Harris continues with the same sort of muddled, equivocal writing. Worst is his equivocal use of "values", conflating facts about what people value with facts about what is actually of value.
Harris assigns a starring role to the concept of "well-being" as a moral goal or value and leans heavily upon it. That concept and "human flourishing" are popular buzzwords among the scientific crowd on the internet these days. But besides the question whether these two attractive concepts are derived by strictly scientific means (probably not), and whether they are quantifiable by the scientific method (doubtful), it's worth asking what conditions might appear in the resulting "scientifically moral" world and how it might feel to live there. Several people have noticed Harris' references to changing people (as in "altering human nature") to accommodate a scientific vision of morality. The biggest problem with science "determining human values" is not in defining well-being (nor in the ability to quantify it). It's the dehumanizing uniformity necessary to make a "morality of well-being" (or of any other value) scientific.

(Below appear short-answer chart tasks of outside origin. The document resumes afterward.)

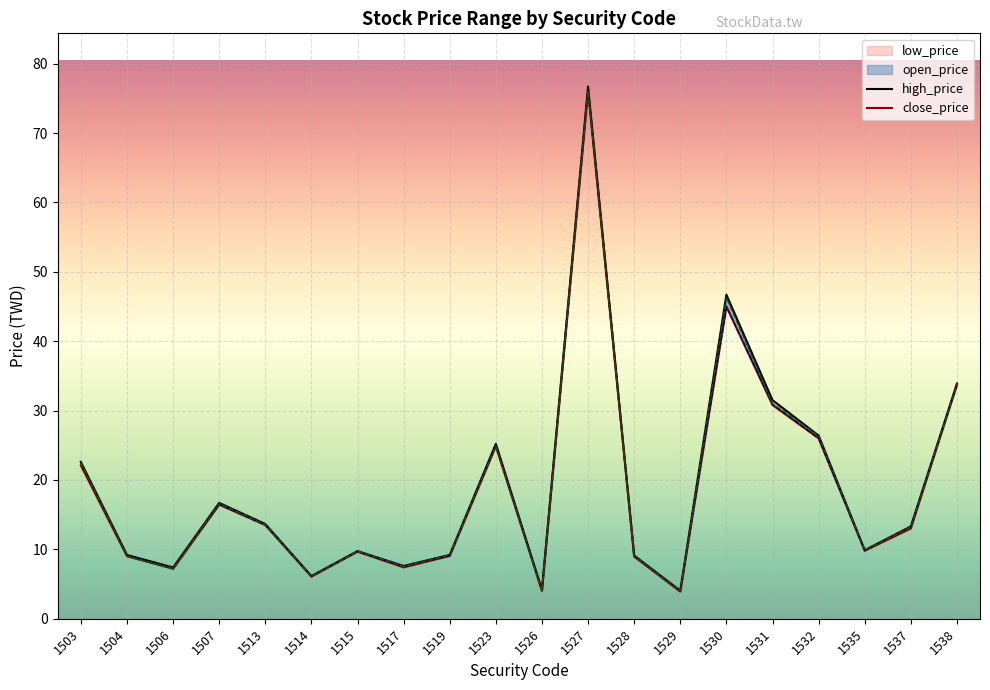

What is the sum of the close_price values at 1537 and 1532?

39.6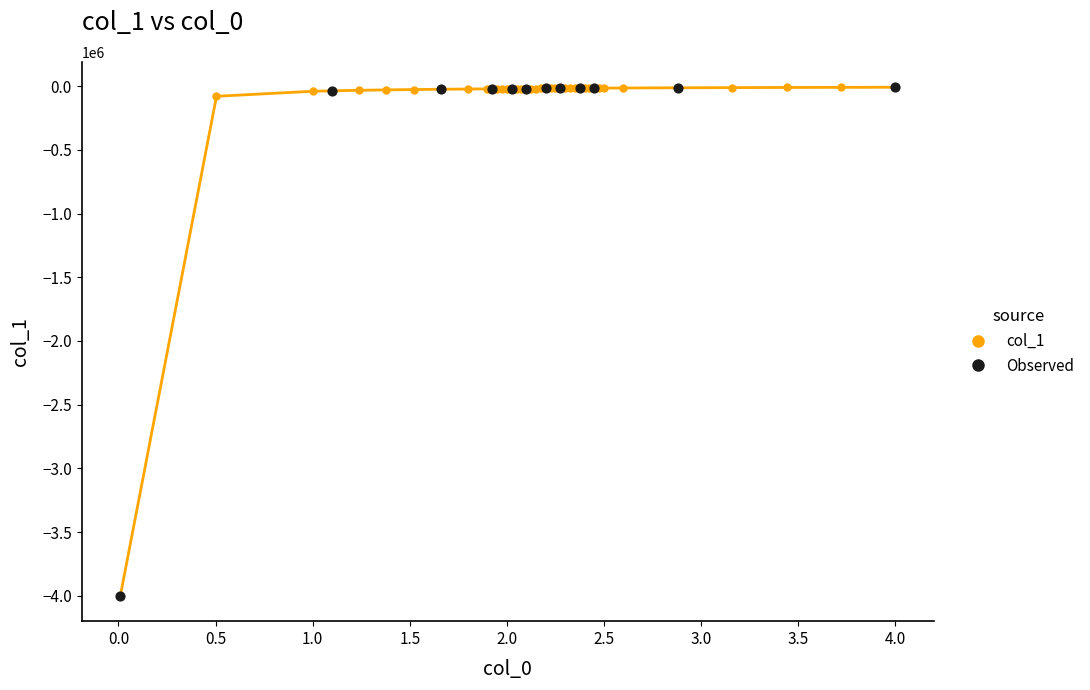

What is the sum of all values?

-4800774.2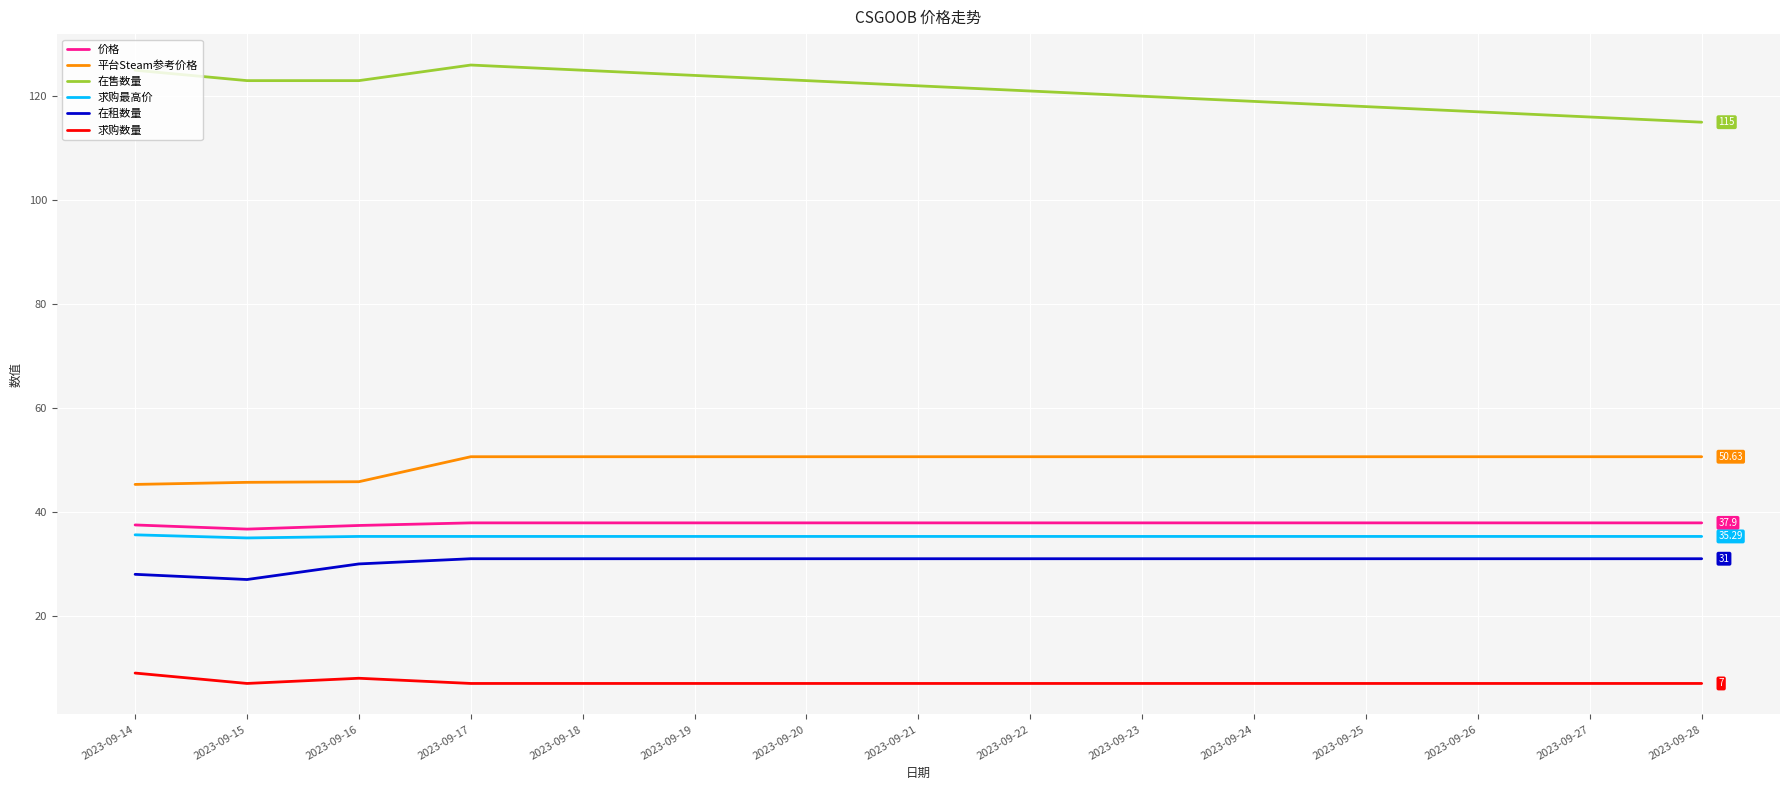

Is this an area chart (filled region under the line)?

No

Richard Wein--We discussed Moral Realism vs. Skepticism at Massimo's blog before, and you made many incisive comments. You are right here once again to point out that Harris confuses the psychology of value-believing with the ontology of value-having.I'm curious, have you written at length about this issue (moral realism vs. relativism)? I'd like to see how my ideas compare with yours, to see whether we are skeptics for the same reasons.
Ritchie,No, I'm afraid my writing on the subject is limited to blog comments.BTW To most philosophers the complement of moral realism is referred to as "moral anti-realism" (aka "moral scepticism" or "moral nihilism"), not "moral relativism". Unfortunately, in common parlance "moral relativism" is often used to refer to anything other than moral realism.I don't accept the name "relativist". As an error theorist I say that there are no moral truths, not that moral truths are relative.
Richard--Thanks for correcting me. I actually have no background in philosophy, I just read the blogs and such and try to pick up on what is going on. I've read Harris's views on morality for some time and find them to be piles of equivocation; indeed he will use equivocation to disguise equivocation. He's covering seven holes with five pegs, and if you point one of the holes out, he just changes a definition! Then if you point out the one that's now empty, he changes again! etc.Just wanted to let you know I appreciated your comments. If you make more posts on this issue at Rationally Speaking I'll be paying attention.
Thanks for the kind comment, Ritchie. I don't have any background in philosophy either. I've picked up most of my knowledge over the last few years from online reading, particularly the Stanford Encyclopedia of Philosophy. That, and thinking things through carefully for myself. My education in mathematics and a long-standing interest in linguistics probably help.